• **Required work**:
1. Condense the paragraph of the Montney operations update that begins "During the first quarter, 7G tied in" into a bulleted list that keeps its main facts.
2. Carry on the Montney operations update past its final sentence, in the same reporting style.

Encouraging preliminary well results along western Nest 2 boundary and Wapiti areas
Early results from two Montney wells drilled along the boundary between 7G’s Nest 2 and Wapiti lands are encouraging. The two 40-stage wells have been on production for about 30 days, each delivering about 836 bbls/d of condensate and 7.1 MMcf/d of natural gas, while facility constrained. Additional delineation wells are planned along this boundary area in 2019.
During the first quarter, 7G tied in a five-well pad in its Nest 1 area with 90-day production rates from each well averaging 831 bbls/d of condensate and 1.17 MMcf/d of natural gas. While these wells are producing more condensate and generating better economics than the company’s Nest 1 type curve, they are delivering lower boes than originally projected due to lower initial natural gas and NGL rates. The company is completing a 12-well pad in Nest 1, offsetting a 2017 pad drilled in the transition zone between Nest 2 and Nest 1, and expects to have preliminary results in the second half of 2018.
The company drilled two follow-up Montney delineation wells in Nest 3 in the first quarter and expects to have preliminary well results in the second quarter. The Nest 3 well drilled and completed in 2017 continues to have superior performance, with cumulative production of more than 3 Bcf of natural gas and 120,000 bbls of condensate, while still constrained by surface facilities. 7G plans to ramp-up production from its Nest 3 area in 2019 once larger pipeline infrastructure is built to handle the higher natural gas volumes that are expected in that area.
Improved processing plant reliability
During April, 7G’s third-party natural gas processing plant underwent planned maintenance to mitigate a partial blockage in the heat exchanger to restore the plant’s designed processing capacity of 200 MMcf/d. The seven-day maintenance was completed as planned and the facility is now capable of processing at its design capacity. Also, as reported in 7G’s 2017 fourth quarter report, the plant’s ethane extraction compressor was offline during the first quarter, which curtailed ethane recovery by about 2,500 bbls/d, but had minimal impact on revenue. After repairs were made, the plant operator resumed normal operations of this deep cut ethane extraction unit on April 30, 2018. The facility downtime year-to-date is within 7G’s budget expectations.

• **Data section**:

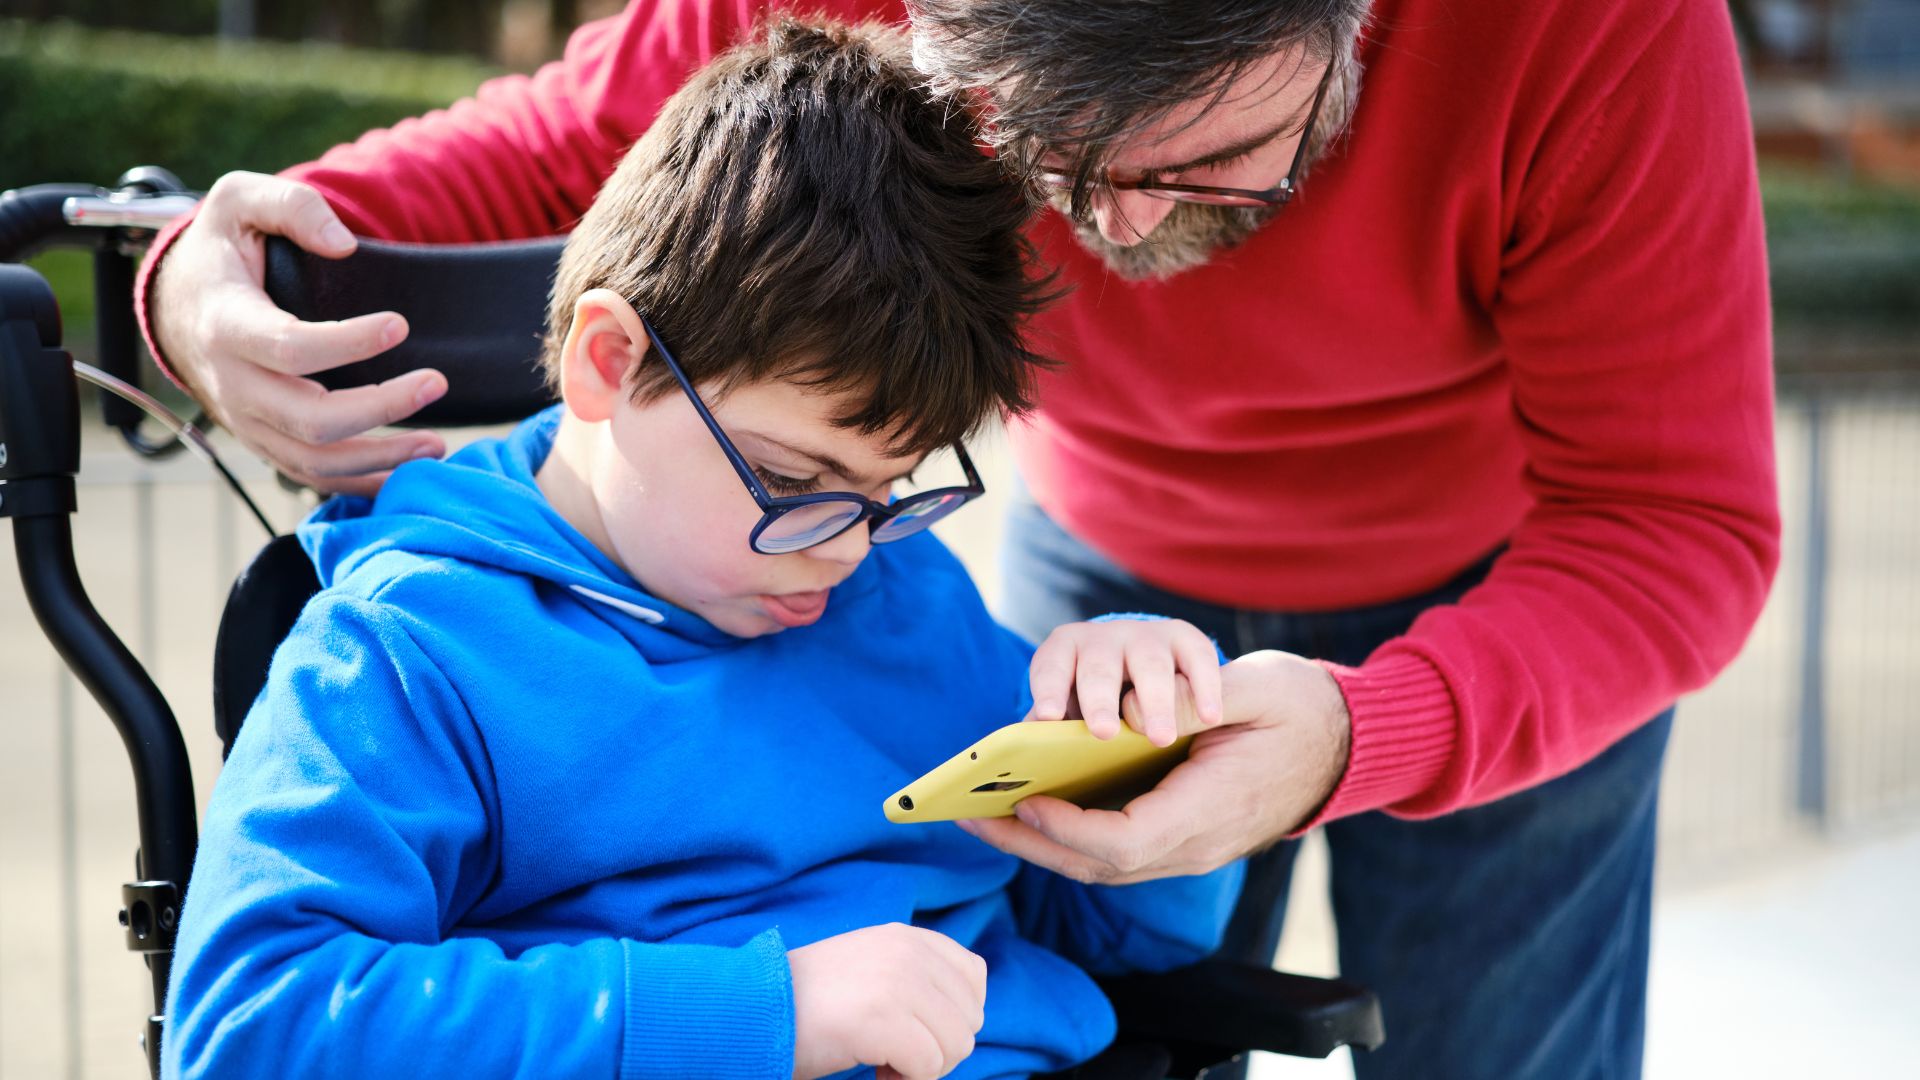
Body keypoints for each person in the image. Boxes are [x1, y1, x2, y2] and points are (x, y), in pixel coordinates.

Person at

• **Results of the tasks**:
1.
- In the first quarter, 7G tied in a five-well pad in its Nest 1 area.
- Each well's 90-day production averaged 831 bbls/d of condensate and 1.17 MMcf/d of natural gas.
- The wells are producing more condensate and better economics than the company's Nest 1 type curve.
- Their boe output is lower than originally projected because initial natural gas and NGL rates were lower.
- The company is completing a 12-well pad in Nest 1, offsetting a 2017 pad drilled in the transition zone between Nest 2 and Nest 1.
- Preliminary results from that pad are expected in the second half of 2018.

2.
Construction of 7G’s third wholly-owned natural gas processing facility at Gold Creek and the associated pipeline activity remain on schedule and on budget. The plant will have 250 MMcf/d of natural gas processing capacity. 7G expects to bring these new facilities online during the fourth quarter of 2018.
DRILLING AND COMPLETIONS
|Three months ended
|Three months ended
|Nest Activity||2018||2017||% Change||2017||% Change|
|Horizontal wells rig released||27||23||17||20||35|
|Average measured depth (m)||5,621||5,875||(4)||5,278||6|
|Average horizontal length (m)||2,459||2,649||(7)||2,128||16|
|Average drilling days per well||28||34||(18||29||(3)|
|Average drill cost per lateral metre ($)(2)||1,500||1,441||4||1,760||(15)|
|Average well cost ($ millions)(2)||3.6||3.8||(5)||3.6||—|
|Average number of stages per well||39||39||—||39||—|
|Average tonnes pumped per well||5,927||6,520||(9)||5,643||5|
|Average cost per tonne(2)||1,187||1,155||3||1,107||7|
|Average well cost ($ millions)(2)||7.0||7.5||(7)||6.2||13|
|Total D&C cost per well ($ millions)(2)||10.6||11.3||(6)||9.8||8|
Active quarter for drilling and completions
Drilling and completions capital investment of $320 million funded the drilling of 27 wells and the completion of 20 wells. Seventeen wells were brought on production with the majority of the tie‑ins occurring in the latter half of the first quarter. The company had an inventory of 66 wells at various stages of construction between drilling, completion and tie-in, and 347 producing horizontal Montney wells within the Kakwa River Project at the end of the first quarter.
Completion costs per well down seven percent
7G's average completion cost per well was $7 million in the first quarter of 2018, down from $7.5 million in the first quarter of 2017, reflecting fewer tonnes of proppant per well, while the cost per tonne of proppant was up 3 percent.
The total drilling and completion cost per well was $10.6 million in the first quarter of 2018, on budget, and down from $11.3 million in the first quarter of 2017. Seven Generations continues to pursue ways to drive down costs in both drilling and completions to maximize capital efficiencies.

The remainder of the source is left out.